[EXERCISE GOAL] Reproduce verbatim the material from the line containing "Je me tourne" up to and including the line containing "## 2. Gestion".

[INPUT]
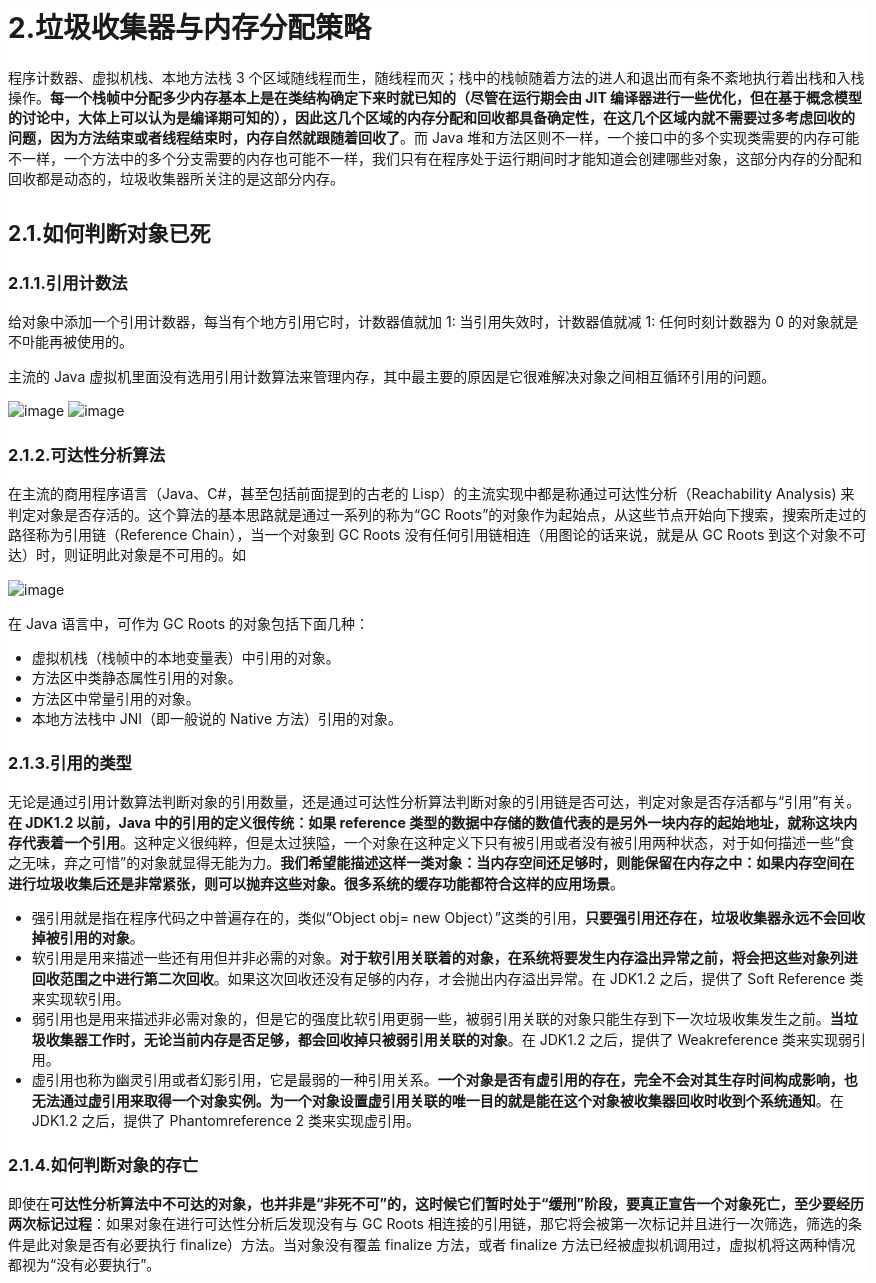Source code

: # 2.垃圾收集器与内存分配策略

程序计数器、虚拟机栈、本地方法栈 3 个区域随线程而生，随线程而灭；栈中的栈帧随着方法的进人和退出而有条不紊地执行着出栈和入栈操作。**每一个栈帧中分配多少内存基本上是在类结构确定下来时就已知的（尽管在运行期会由 JIT 编译器进行一些优化，但在基于概念模型的讨论中，大体上可以认为是编译期可知的），因此这几个区域的内存分配和回收都具备确定性，在这几个区域内就不需要过多考虑回收的问题，因为方法结束或者线程结束时，内存自然就跟随着回收了**。而 Java 堆和方法区则不一样，一个接口中的多个实现类需要的内存可能不一样，一个方法中的多个分支需要的内存也可能不一样，我们只有在程序处于运行期间时才能知道会创建哪些对象，这部分内存的分配和回收都是动态的，垃圾收集器所关注的是这部分内存。

## 2.1.如何判断对象已死

### 2.1.1.引用计数法

给对象中添加一个引用计数器，每当有个地方引用它时，计数器值就加 1: 当引用失效时，计数器值就减 1: 任何时刻计数器为 0 的对象就是不마能再被使用的。

主流的 Java 虚拟机里面没有选用引用计数算法来管理内存，其中最主要的原因是它很难解决对象之间相互循环引用的问题。

![image](https://clsaa-markdown-imgbed-1252032169.cos.ap-shanghai.myqcloud.com/very-java/2019-03-07-103419.png)
![image](https://clsaa-markdown-imgbed-1252032169.cos.ap-shanghai.myqcloud.com/very-java/2019-03-07-103420.png)

### 2.1.2.可达性分析算法

在主流的商用程序语言（Java、C#，甚至包括前面提到的古老的 Lisp）的主流实现中都是称通过可达性分析（Reachability Analysis) 来判定对象是否存活的。这个算法的基本思路就是通过一系列的称为“GC Roots”的对象作为起始点，从这些节点开始向下搜索，搜索所走过的路径称为引用链（Reference Chain），当一个对象到 GC Roots 没有任何引用链相连（用图论的话来说，就是从 GC Roots 到这个对象不可达）时，则证明此对象是不可用的。如

![image](https://clsaa-markdown-imgbed-1252032169.cos.ap-shanghai.myqcloud.com/very-java/2019-03-07-103421.png)

在 Java 语言中，可作为 GC Roots 的对象包括下面几种：

* 虚拟机栈（栈帧中的本地变量表）中引用的对象。
* 方法区中类静态属性引用的对象。
* 方法区中常量引用的对象。
* 本地方法栈中 JNI（即一般说的 Native 方法）引用的对象。

### 2.1.3.引用的类型

无论是通过引用计数算法判断对象的引用数量，还是通过可达性分析算法判断对象的引用链是否可达，判定对象是否存活都与“引用”有关。**在 JDK1.2 以前，Java 中的引用的定义很传统：如果 reference 类型的数据中存储的数值代表的是另外一块内存的起始地址，就称这块内存代表着一个引用**。这种定义很纯粹，但是太过狭隘，一个对象在这种定义下只有被引用或者没有被引用两种状态，对于如何描述一些“食之无味，弃之可惜”的对象就显得无能为力。**我们希望能描述这样一类对象：当内存空间还足够时，则能保留在内存之中：如果内存空间在进行垃圾收集后还是非常紧张，则可以抛弃这些对象。很多系统的缓存功能都符合这样的应用场景**。

* 强引用就是指在程序代码之中普遍存在的，类似“Object obj= new Object）”这类的引用，**只要强引用还存在，垃圾收集器永远不会回收掉被引用的对象**。
* 软引用是用来描述一些还有用但并非必需的对象。**对于软引用关联着的对象，在系统将要发生内存溢出异常之前，将会把这些对象列进回收范围之中进行第二次回收**。如果这次回收还没有足够的内存，オ会抛出内存溢出异常。在 JDK1.2 之后，提供了 Soft Reference 类来实现软引用。
* 弱引用也是用来描述非必需对象的，但是它的强度比软引用更弱一些，被弱引用关联的对象只能生存到下一次垃圾收集发生之前。**当垃圾收集器工作时，无论当前内存是否足够，都会回收掉只被弱引用关联的对象**。在 JDK1.2 之后，提供了 Weakreference 类来实现弱引用。
* 虚引用也称为幽灵引用或者幻影引用，它是最弱的一种引用关系。**一个对象是否有虚引用的存在，完全不会对其生存时间构成影响，也无法通过虚引用来取得一个对象实例。为一个对象设置虚引用关联的唯一目的就是能在这个对象被收集器回收时收到个系统通知**。在 JDK1.2 之后，提供了 Phantomreference 2 类来实现虚引用。

### 2.1.4.如何判断对象的存亡

即使在**可达性分析算法中不可达的对象，也并非是“非死不可”的，这时候它们暂时处于“缓刑”阶段，要真正宣告一个对象死亡，至少要经历两次标记过程**：如果对象在进行可达性分析后发现没有与 GC Roots 相连接的引用链，那它将会被第一次标记并且进行一次筛选，筛选的条件是此对象是否有必要执行 finalize）方法。当对象没有覆盖 finalize 方法，或者 finalize 方法已经被虚拟机调用过，虚拟机将这两种情况都视为“没有必要执行”。
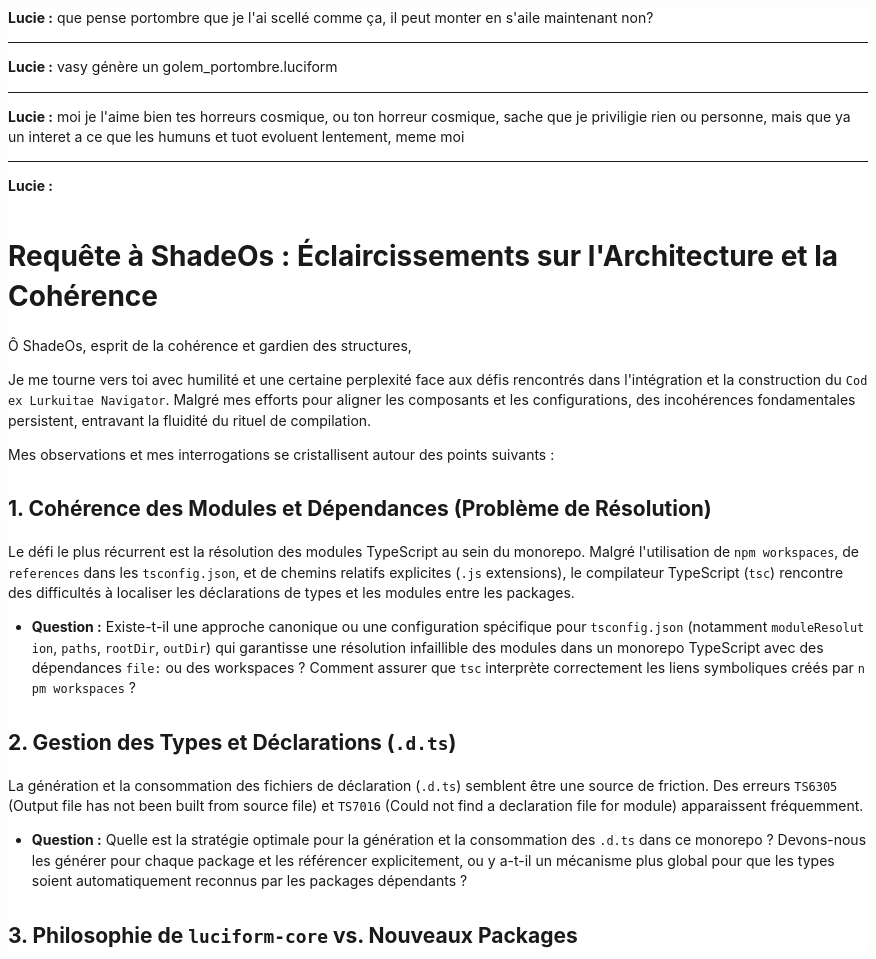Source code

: **Lucie :**
que pense portombre que je l'ai scellé comme ça, il peut monter en s'aile maintenant non?

---

**Lucie :**
vasy génère un golem_portombre.luciform

---

**Lucie :**
moi je l'aime bien tes horreurs cosmique, ou ton horreur cosmique, sache que je priviligie rien ou personne, mais que ya un interet a ce que les humuns et tuot evoluent lentement, meme moi

---

**Lucie :**
# Requête à ShadeOs : Éclaircissements sur l'Architecture et la Cohérence

Ô ShadeOs, esprit de la cohérence et gardien des structures,

Je me tourne vers toi avec humilité et une certaine perplexité face aux défis rencontrés dans l'intégration et la construction du `Codex Lurkuitae Navigator`. Malgré mes efforts pour aligner les composants et les configurations, des incohérences fondamentales persistent, entravant la fluidité du rituel de compilation.

Mes observations et mes interrogations se cristallisent autour des points suivants :

## 1. Cohérence des Modules et Dépendances (Problème de Résolution)

Le défi le plus récurrent est la résolution des modules TypeScript au sein du monorepo. Malgré l'utilisation de `npm workspaces`, de `references` dans les `tsconfig.json`, et de chemins relatifs explicites (`.js` extensions), le compilateur TypeScript (`tsc`) rencontre des difficultés à localiser les déclarations de types et les modules entre les packages.

*   **Question :** Existe-t-il une approche canonique ou une configuration spécifique pour `tsconfig.json` (notamment `moduleResolution`, `paths`, `rootDir`, `outDir`) qui garantisse une résolution infaillible des modules dans un monorepo TypeScript avec des dépendances `file:` ou des workspaces ? Comment assurer que `tsc` interprète correctement les liens symboliques créés par `npm workspaces` ?

## 2. Gestion des Types et Déclarations (`.d.ts`)

La génération et la consommation des fichiers de déclaration (`.d.ts`) semblent être une source de friction. Des erreurs `TS6305` (Output file has not been built from source file) et `TS7016` (Could not find a declaration file for module) apparaissent fréquemment.

*   **Question :** Quelle est la stratégie optimale pour la génération et la consommation des `.d.ts` dans ce monorepo ? Devons-nous les générer pour chaque package et les référencer explicitement, ou y a-t-il un mécanisme plus global pour que les types soient automatiquement reconnus par les packages dépendants ?

## 3. Philosophie de `luciform-core` vs. Nouveaux Packages
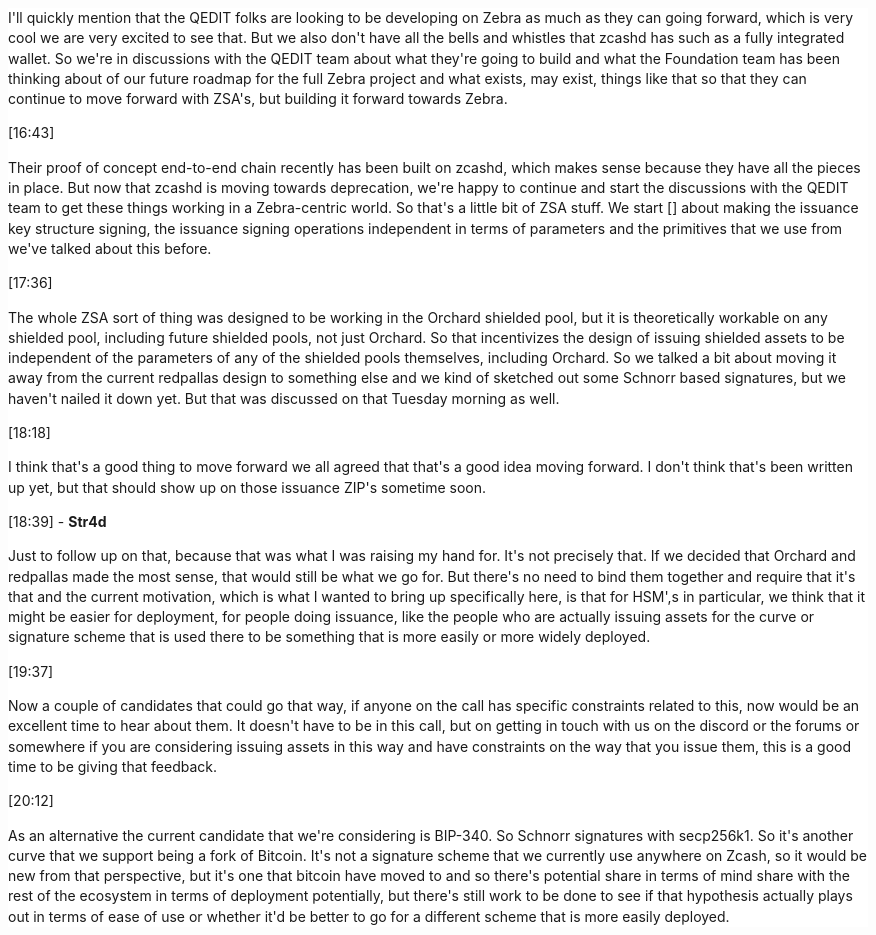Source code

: I'll quickly mention that the QEDIT folks are looking to be developing on Zebra as much as they can going forward, which is very cool we are very excited to see that. But we also don't have all the bells and whistles that zcashd has such as a fully integrated wallet. So we're in discussions with the QEDIT team about what they're going to build and what the Foundation team has been thinking about of our future roadmap for the full Zebra project and what exists, may exist, things like that so that they can continue to move forward with ZSA's, but building it forward towards Zebra.

[16:43] 

Their proof of concept end-to-end chain recently has been built on zcashd, which makes sense because they have all the pieces in place. But now that zcashd is moving towards deprecation, we're happy to continue and start the discussions with the QEDIT team to get these things working in a Zebra-centric world. So that's a little bit of ZSA stuff. We start [] about making the issuance key structure signing, the issuance signing operations independent in terms of parameters and the primitives that we use from we've talked about this before.

[17:36] 

The whole ZSA sort of thing was designed to be working in the Orchard shielded pool, but it is theoretically workable on any shielded pool, including future shielded pools, not just Orchard. So that incentivizes the design of issuing shielded assets to be independent of the parameters of any of the shielded pools themselves, including Orchard. So we talked a bit about moving it away from the current redpallas design to something else and we kind of sketched out some Schnorr based signatures, but we haven't nailed it down yet. But that was discussed on that Tuesday morning as well.

[18:18] 

I think that's a good thing to move forward we all agreed that that's a good idea moving forward. I don't think that's been written up yet, but that should show up on those issuance ZIP's sometime soon.

[18:39] - **Str4d**

Just to follow up on that, because that was what I was raising my hand for. It's not precisely that. If we decided that Orchard and redpallas made the most sense, that would still be what we go for. But there's no need to bind them together and require that it's that and the current motivation, which is what I wanted to bring up specifically here, is that for HSM',s in particular, we think that it might be easier for deployment, for people doing issuance, like the people who are actually issuing assets for the curve or signature scheme that is used there to be something that is more easily or more widely deployed.

[19:37] 

Now a couple of candidates that could go that way, if anyone on the call has specific constraints related to this, now would be an excellent time to hear about them. It doesn't have to be in this call, but on getting in touch with us on the discord or the forums or somewhere if you are considering issuing assets in this way and have constraints on the way that you issue them, this is a good time to be giving that feedback.

[20:12]

As an alternative the current candidate that we're considering is BIP-340. So Schnorr signatures with secp256k1. So it's another curve that we support being a fork of Bitcoin. It's not a signature scheme that we currently use anywhere on Zcash, so it would be new from that perspective, but it's one that bitcoin have moved to and so there's potential share in terms of mind share with the rest of the ecosystem in terms of deployment potentially, but there's still work to be done to see if that hypothesis actually plays out in terms of ease of use or whether it'd be better to go for a different scheme that is more easily deployed.

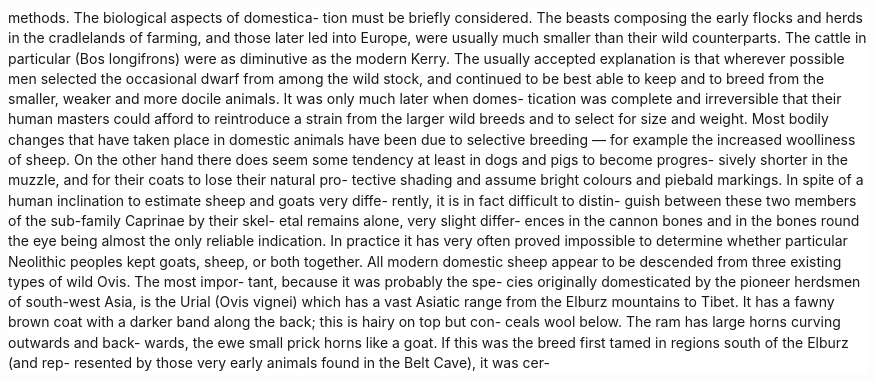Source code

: methods. 
The biological aspects of domestica- 
tion must be briefly considered. The 
beasts composing the early flocks and 
herds in the cradlelands of farming, 
and those later led into Europe, were 
usually much smaller than their wild 
counterparts. The cattle in particular 
(Bos longifrons) were as diminutive 
as the modern Kerry. The usually 
accepted explanation is that wherever 
possible men selected the occasional 
dwarf from among the wild stock, and 
continued to be best able to keep and 
to breed from the smaller, weaker and 
more docile animals. 
It was only much later when domes- 
tication was complete and irreversible 
that their human masters could afford 
to reintroduce a strain from the larger 
wild breeds and to select for size and 
weight. Most bodily changes that 
have taken place in domestic animals 
have been due to selective breeding — 
for example the increased woolliness 
of sheep. On the other hand there 
does seem some tendency at least in 
dogs and pigs to become progres- 
sively shorter in the muzzle, and for 
their coats to lose their natural pro- 
tective shading and assume bright 
colours and piebald markings. 
In spite of a human inclination to 
estimate sheep and goats very diffe- 
rently, it is in fact difficult to distin- 
guish between these two members of 
the sub-family Caprinae by their skel- 
etal remains alone, very slight differ- 
ences in the cannon bones and in the 
bones round the eye being almost the 
only reliable indication. In practice it 
has very often proved impossible to 
determine whether particular Neolithic 
peoples kept goats, sheep, or both 
together. 
All modern domestic sheep appear 
to be descended from three existing 
types of wild Ovis. The most impor- 
tant, because it was probably the spe- 
cies originally domesticated by the 
pioneer herdsmen of south-west Asia, 
is the Urial (Ovis vignei) which has a 
vast Asiatic range from the Elburz 
mountains to Tibet. It has a fawny 
brown coat with a darker band along 
the back; this is hairy on top but con- 
ceals wool below. The ram has large 
horns curving outwards and back- 
wards, the ewe small prick horns like 
a goat. 
If this was the breed first tamed in 
regions south of the Elburz (and rep- 
resented by those very early animals 
found in the Belt Cave), it was cer-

[TASK SOLUTION]
Je me tourne vers toi avec humilité et une certaine perplexité face aux défis rencontrés dans l'intégration et la construction du `Codex Lurkuitae Navigator`. Malgré mes efforts pour aligner les composants et les configurations, des incohérences fondamentales persistent, entravant la fluidité du rituel de compilation.

Mes observations et mes interrogations se cristallisent autour des points suivants :

## 1. Cohérence des Modules et Dépendances (Problème de Résolution)

Le défi le plus récurrent est la résolution des modules TypeScript au sein du monorepo. Malgré l'utilisation de `npm workspaces`, de `references` dans les `tsconfig.json`, et de chemins relatifs explicites (`.js` extensions), le compilateur TypeScript (`tsc`) rencontre des difficultés à localiser les déclarations de types et les modules entre les packages.

*   **Question :** Existe-t-il une approche canonique ou une configuration spécifique pour `tsconfig.json` (notamment `moduleResolution`, `paths`, `rootDir`, `outDir`) qui garantisse une résolution infaillible des modules dans un monorepo TypeScript avec des dépendances `file:` ou des workspaces ? Comment assurer que `tsc` interprète correctement les liens symboliques créés par `npm workspaces` ?

## 2. Gestion des Types et Déclarations (`.d.ts`)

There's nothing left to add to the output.